According to Max Ball, “It’s not necessarily sexy and it’s not necessarily fun — it’d be more fun to by a gamification system or something like that — but…it’s the right platform, it’s the right foundation and base because we’ve got to be flexible in ways we’ve never had to be flexible before and if you don’t have the right platform, you’re never going to have that flexibility.

It’s not just about being faster and cheaper.

Joanna Palmer explained, “Cloud is not just the foundation but the enabler–the enabler to add on these components and modules that really enable you to move your contact centre forward —  to move from that contact centre to customer engagement centre to customer experience centre. It’s time to start migrating from that contact centre where you’re focused on cutting costs, cutting average handle time, to a customer experience centre where you’re focused on identifying areas of friction and ensuring that you’ve got the best employee experience as well.”

How you drive revenue and more satisfied customers (plus, the limits of automation)

Along with insights on how customer experience can be improved our panelists talked about how customer experience drives business growth. They also shared pitfalls to avoid.

Max said, “I really fear that bots are going to become the new IVR because I think there’s going to be a lot of financial pressure –and automated interactions are so much cheaper than the ones you do with people– and I think there’s going to be a huge temptation out there to try to automate everything… Automation is great for the things that should be automated. Then you need to hand over to a person.”
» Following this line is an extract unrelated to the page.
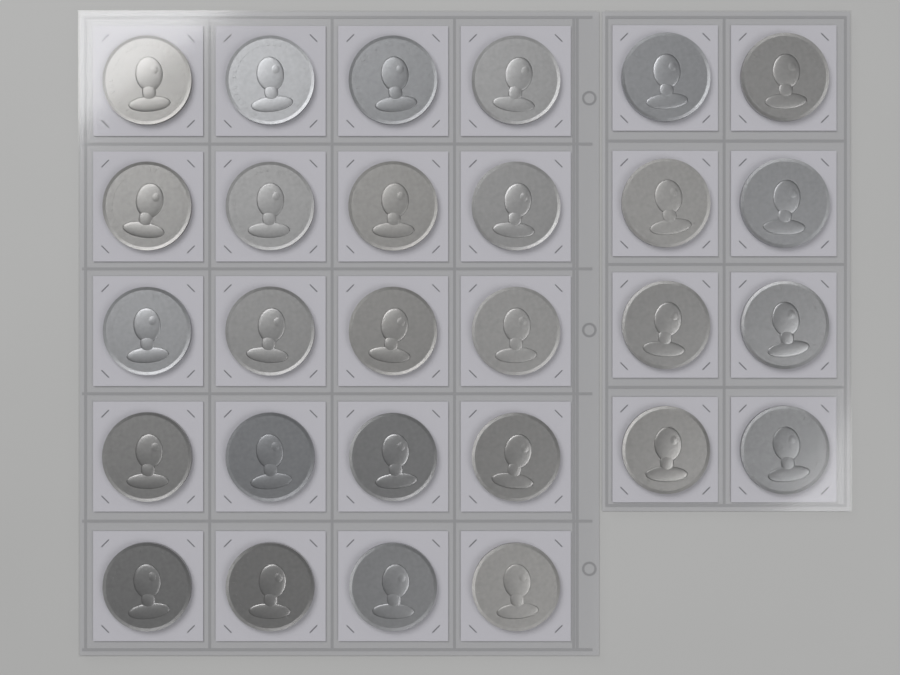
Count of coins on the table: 28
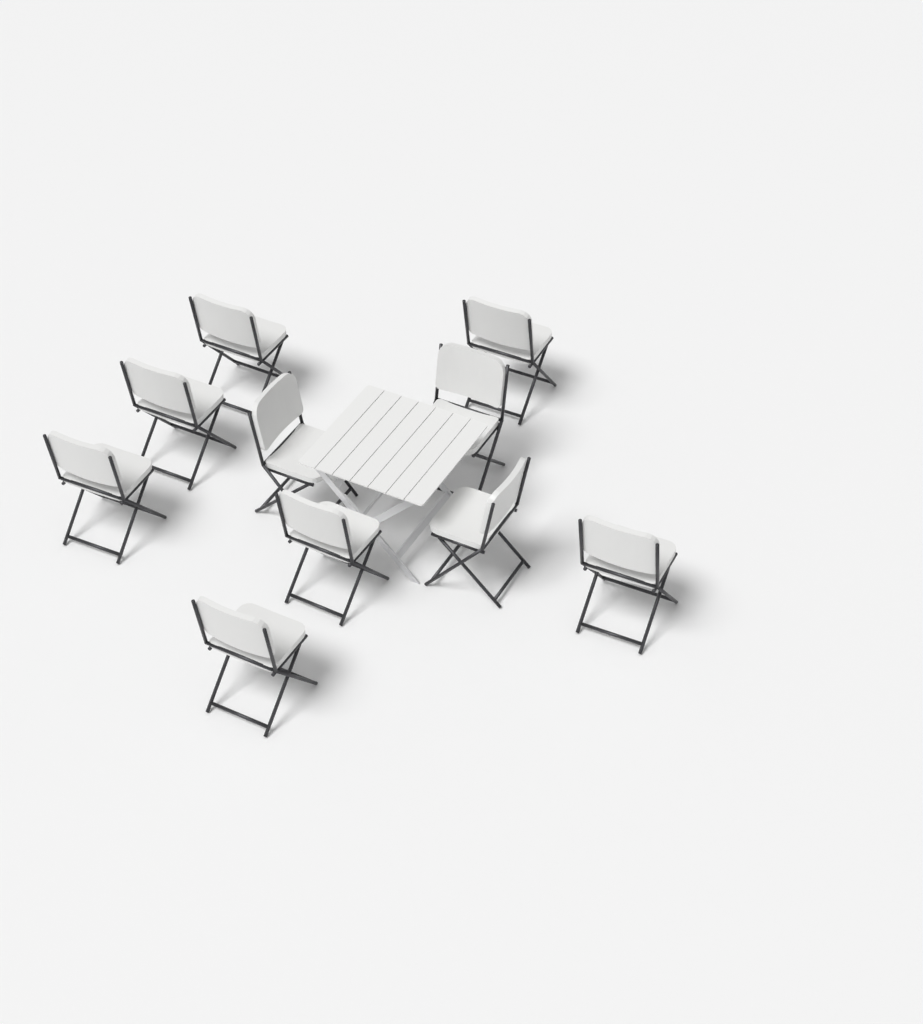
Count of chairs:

We’ve proven we can do work-from-home at scale. Now that companies see they can be much more agile and plan to upgrade their technology to improve their CX.

Architecture changes coming

How to deliver the CX they expect

2020 took us all by surprise.

There were ups and downs — and complete bombshells– but at year-end, we can reflect on what we’ve experienced during the last 12 months and look ahead to the coming year.

Customer experience will be the key to success for all businesses.

We’ve shared a few of the latest CX trends to help you create a great experience for your customers. But, these were only a handful of the trends discussed during the event.